» DATA EXCERPTS:
#####

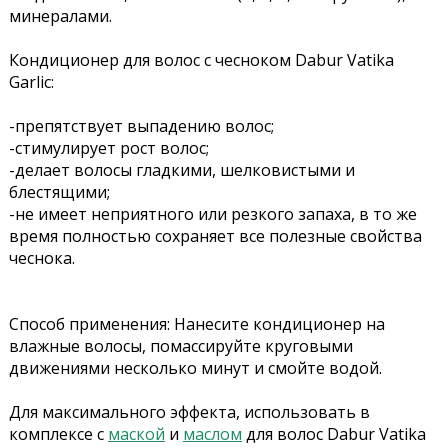
минералами.
Кондиционер для волос с чесноком Dabur Vatika
Garlic:
-препятствует выпадению волос;
-стимулирует рост волос;
-делает волосы гладкими, шелковистыми и
блестящими;
-не имеет неприятного или резкого запаха, в то же
время полностью сохраняет все полезные свойства
чеснока.
Способ применения: Нанесите кондиционер на
влажные волосы, помассируйте круговыми
движениями несколько минут и смойте водой.
Для максимального эффекта, использовать в
комплексе с
маской
и
маслом
для волос Dabur Vatika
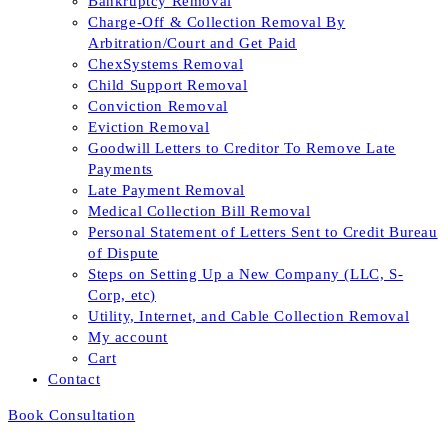
Bankruptcy Removal
Charge-Off & Collection Removal By
Arbitration/Court and Get Paid
ChexSystems Removal
Child Support Removal
Conviction Removal
Eviction Removal
Goodwill Letters to Creditor To Remove Late
Payments
Late Payment Removal
Medical Collection Bill Removal
Personal Statement of Letters Sent to Credit Bureau
of Dispute
Steps on Setting Up a New Company (LLC, S-
Corp, etc)
Utility, Internet, and Cable Collection Removal
My account
Cart
Contact
Book Consultation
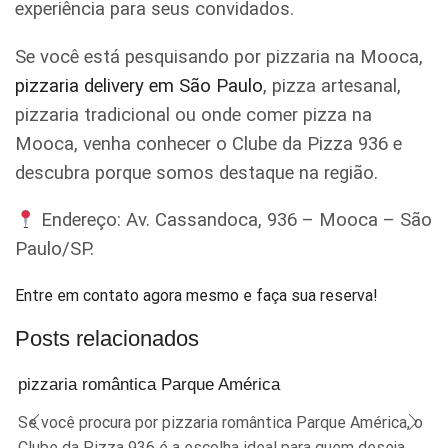
experiência para seus convidados.
Se você está pesquisando por pizzaria na Mooca,
pizzaria delivery em São Paulo
, pizza artesanal,
pizzaria tradicional ou onde comer pizza na
Mooca, venha conhecer o Clube da Pizza 936 e
descubra porque somos destaque na região.
Endereço: Av. Cassandoca, 936 – Mooca – São
Paulo/SP.
Entre em contato agora mesmo e faça sua reserva!
Posts relacionados
pizzaria romântica Parque América
Se você procura por pizzaria romântica Parque América, o
Clube da Pizza 936 é a escolha ideal para quem deseja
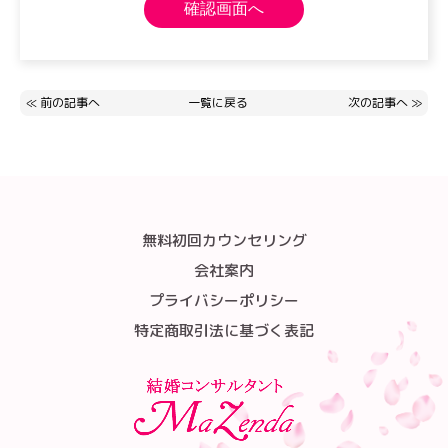
≪
前の記事へ
一覧に戻る
次の記事へ
≫
無料初回カウンセリング
会社案内
プライバシーポリシー
特定商取引法に基づく表記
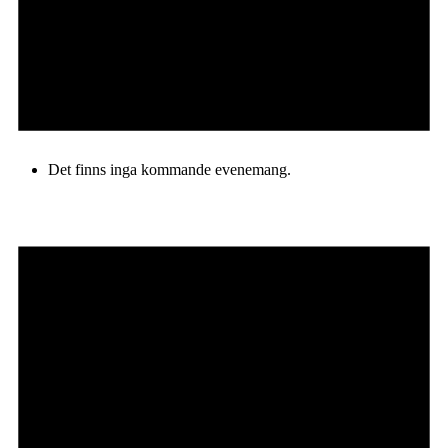
Det finns inga kommande evenemang.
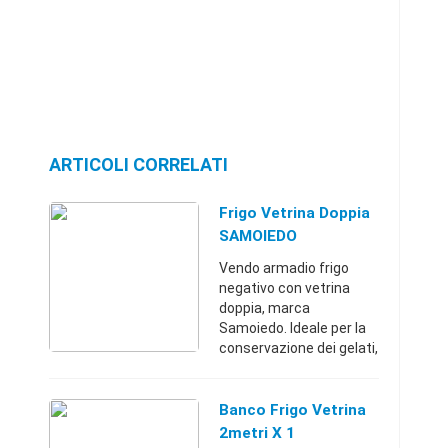
ARTICOLI CORRELATI
Frigo Vetrina Doppia
SAMOIEDO
Vendo armadio frigo
negativo con vetrina
doppia, marca
Samoiedo. Ideale per la
conservazione dei gelati,
torte, semifreddi,
ghiaccioli. Temperatura
di conservazione
Banco Frigo Vetrina
+2°/-25°C. Dimensioni
2metri X 1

#####

» AIM OF THE EXERCISE: Out of the entries, pull every line that mentions "волосы".

» SOLUTION:
-делает волосы гладкими, шелковистыми и
влажные волосы, помассируйте круговыми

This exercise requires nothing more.